Die Gründe für das staatsanwaltschaftliche Handeln bleiben hier im Dunkeln. Warum die Staatsanwältin hier Eilkompetenz angenommen hat, ergibt sich aus der Akte nicht. Der vorliegende Sachverhalt ist auch nicht mit dem vom Bundesgerichtshof am 19.07.2023 entschiedenen Sachverhalt zu vergleichen. In dem vom Bundesgerichtshof zu entscheidenden Fall hatte die Staatsanwältin einen Vermerk gefertigt, aus dem sich ergibt, dass der Einsatzleiter der Ermittlungsbehörde von ihr zuvor nach der Eilbedürftigkeit befragt wurde und sie zur Antwort erhalten habe, dass weitere Person in der Wohnung sein könnten, die Beweismittel vernichten könnten. Von einem solchen Fall war vorliegend nicht auszugehen. Der Wohnungsinhaber - der Angeschuldigte - war sowohl zum Zeitpunkt der ersten Kontaktaufnahme der Polizei mit der Bereitschaftsstaatsanwältin um 3:25 Uhr, zum Zeitpunkt der Anordnung um 4:45 Uhr als auch noch bei Beginn der Durchsuchungsmaßnahme um 8:55 Uhr in polizeilichem Gewahrsam. Aus welchen Tatsachen sich hier ergeben sollte, dass hier ein sofortiges Handeln vonnöten war und hier nicht bis um 6:00 Uhr zugewartet werden konnte, um eine richterliche Anordnung des zuständigen Ermittlungsrichters einzuholen, ergibt sich weder aus der Akte noch ist es sonst dokumentiert.
Jedenfalls kann von einer dynamischen Zugriffslage, wie sie dem vom Bundesgerichtshof entschiedenen Fall zugrunde lag, keine Rede sein. Ob überhaupt von der Bereitschaftsstaatsanwältin Überlegungen angestellt wurden, bis 6:00 Uhr abzuwarten und sie insoweit eine Prüfung vorgenommen hat, ist nicht dokumentiert und ergibt sich auch sonst nicht aus der Akte. Eine Gefahrenlage lag nicht vor.
Ausnahmsweise führt hier der Verstoß gegen den Richtervorbehalt des § 105 Abs. 1 StPO zu einem Verwertungsverbot für die mittels der Durchsuchung gewonnenen Beweismittel. Ein Beweisverwertungsverbot ist von Verfassung wegen zumindest bei schwerwiegenden, bewussten oder willkürlichen Verfahrensverstößen, bei denen die grundrechtliche Sicherung planmäßig oder systematisch außer Acht gelassen worden sind, geboten. Dies kommt in Betracht, wenn der Richtervorbehalt bewusst missachtet oder seine Voraussetzungen in gleichwertig grober Weise verkannt wurden (siehe BGH, Beschluss vom 19.07.2023, 5 StR 165/23 Rd.30, zitiert nach Juris).

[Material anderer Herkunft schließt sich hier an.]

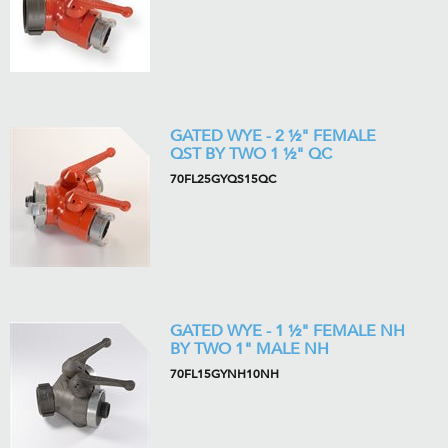
GATED WYE - 2 ½" FEMALE
QST BY TWO 1 ½" QC
70FL25GYQS15QC
GATED WYE - 1 ½" FEMALE NH
BY TWO 1" MALE NH
70FL15GYNH10NH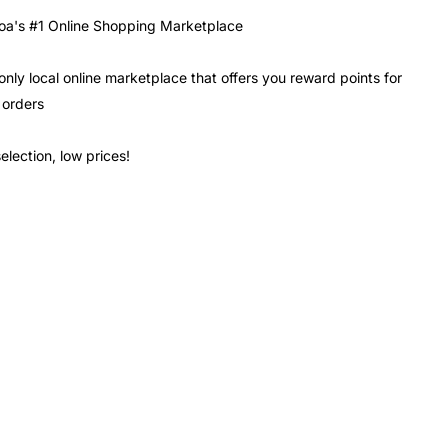
a's #1 Online Shopping Marketplace
only local online marketplace that offers you reward points for
 orders
election, low prices!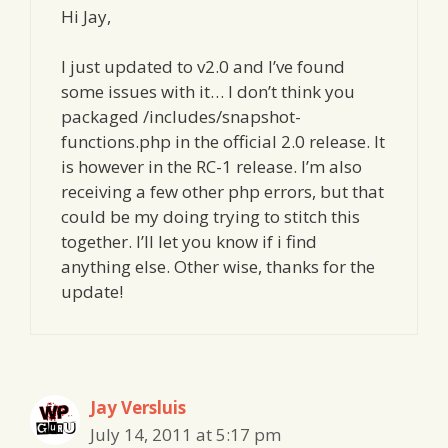
Hi Jay,
I just updated to v2.0 and I’ve found
some issues with it… I don’t think you
packaged /includes/snapshot-
functions.php in the official 2.0 release. It
is however in the RC-1 release. I’m also
receiving a few other php errors, but that
could be my doing trying to stitch this
together. I’ll let you know if i find
anything else. Other wise, thanks for the
update!
Jay Versluis
July 14, 2011 at 5:17 pm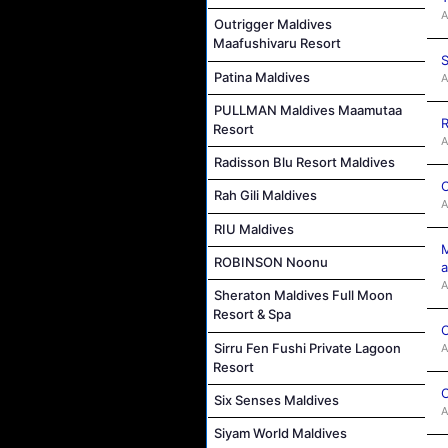
A
Outrigger Maldives
Maafushivaru Resort
S
Patina Maldives
A
PULLMAN Maldives Maamutaa
R
Resort
A
Radisson Blu Resort Maldives
C
Rah Gili Maldives
A
RIU Maldives
M
ROBINSON Noonu
a
A
Sheraton Maldives Full Moon
Resort & Spa
C
Sirru Fen Fushi Private Lagoon
A
Resort
C
Six Senses Maldives
A
Siyam World Maldives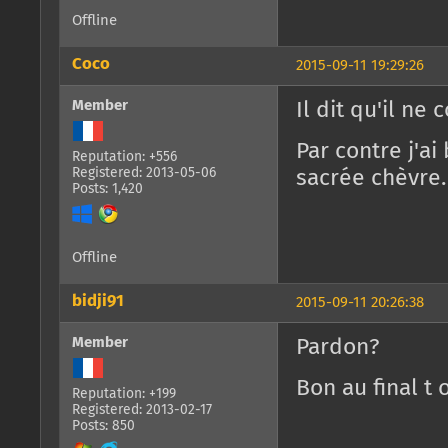
Offline
Coco
2015-09-11 19:29:26
Member
Il dit qu'il ne
Par contre j'a
Reputation: +556
Registered: 2013-05-06
sacrée chèvre.
Posts: 1,420
Offline
bidji91
2015-09-11 20:26:38
Member
Pardon?
Bon au final t 
Reputation: +199
Registered: 2013-02-17
Posts: 850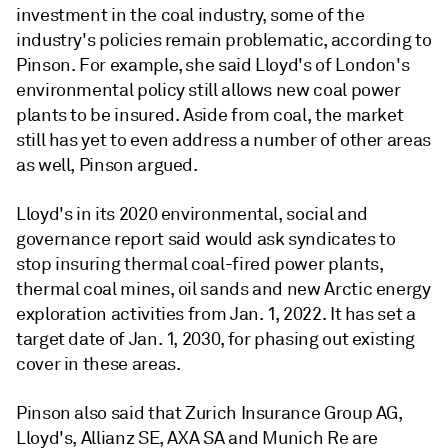
investment in the coal industry, some of the
industry's policies remain problematic, according to
Pinson. For example, she said Lloyd's of London's
environmental policy still allows new coal power
plants to be insured. Aside from coal, the market
still has yet to even address a number of other areas
as well, Pinson argued.
Lloyd's in its 2020 environmental, social and
governance report said would ask syndicates to
stop insuring thermal coal-fired power plants,
thermal coal mines, oil sands and new Arctic energy
exploration activities from Jan. 1, 2022. It has set a
target date of Jan. 1, 2030, for phasing out existing
cover in these areas.
Pinson also said that Zurich Insurance Group AG,
Lloyd's, Allianz SE, AXA SA and Munich Re are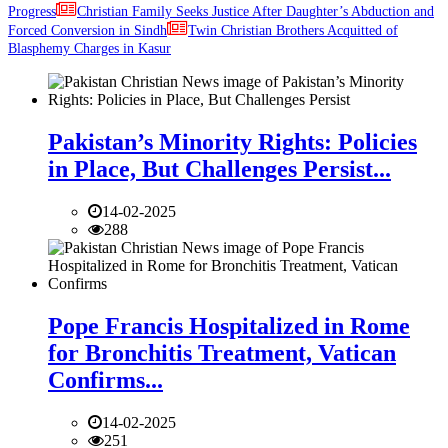
Progress
Christian Family Seeks Justice After Daughter’s Abduction and
Forced Conversion in Sindh
Twin Christian Brothers Acquitted of
Blasphemy Charges in Kasur
Pakistan’s Minority Rights: Policies
in Place, But Challenges Persist...
14-02-2025
288
Pope Francis Hospitalized in Rome
for Bronchitis Treatment, Vatican
Confirms...
14-02-2025
251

Im hier zu entscheidenden Fall hat nach Aktenlage die die Durchsuchung anordnende Staatsanwältin in grober Weise den Richtervorbehalt verkannt. Ob überhaupt Überlegungen angestellt wurden, bis um 6:00 Uhr zuzuwarten, um den originär zuständigen Ermittlungsrichter einzuschalten und eine Durchsuchung zu beantragen, ist nicht dokumentiert und auch sonst nicht ersichtlich. Aufgrund welcher genauen Informationen der Polizeibeamten die Durchsuchungsanordnung getroffen worden ist, ist durch die Staatsanwältin ebenfalls nicht dokumentiert. Es ist für die Kammer nicht ersichtlich, aus welchen Gründen und auf welchen Tatsachen die Staatsanwältin hier ihre Eilzuständigkeit angenommen hat.
Für eine Eilanordnung ist zu beachten, dass sie schon ihrem Wesen nach nur Eingriffe zu legitimieren vermag, die im unmittelbaren Fortgang ins Werk gesetzt werden. Nur für solche keinen Aufschub duldenden Maßnahmen besteht die Zuständigkeit der Ermittlungsbehörden, nur für solche darf sie ausgeübt werden und kann dann auch nur ein unverzügliches Handeln gestatten (BGH., a.a.O,). Davon kann hier keine Rede sein.
Die Kostenentscheidung folgt aus § 473 StPO.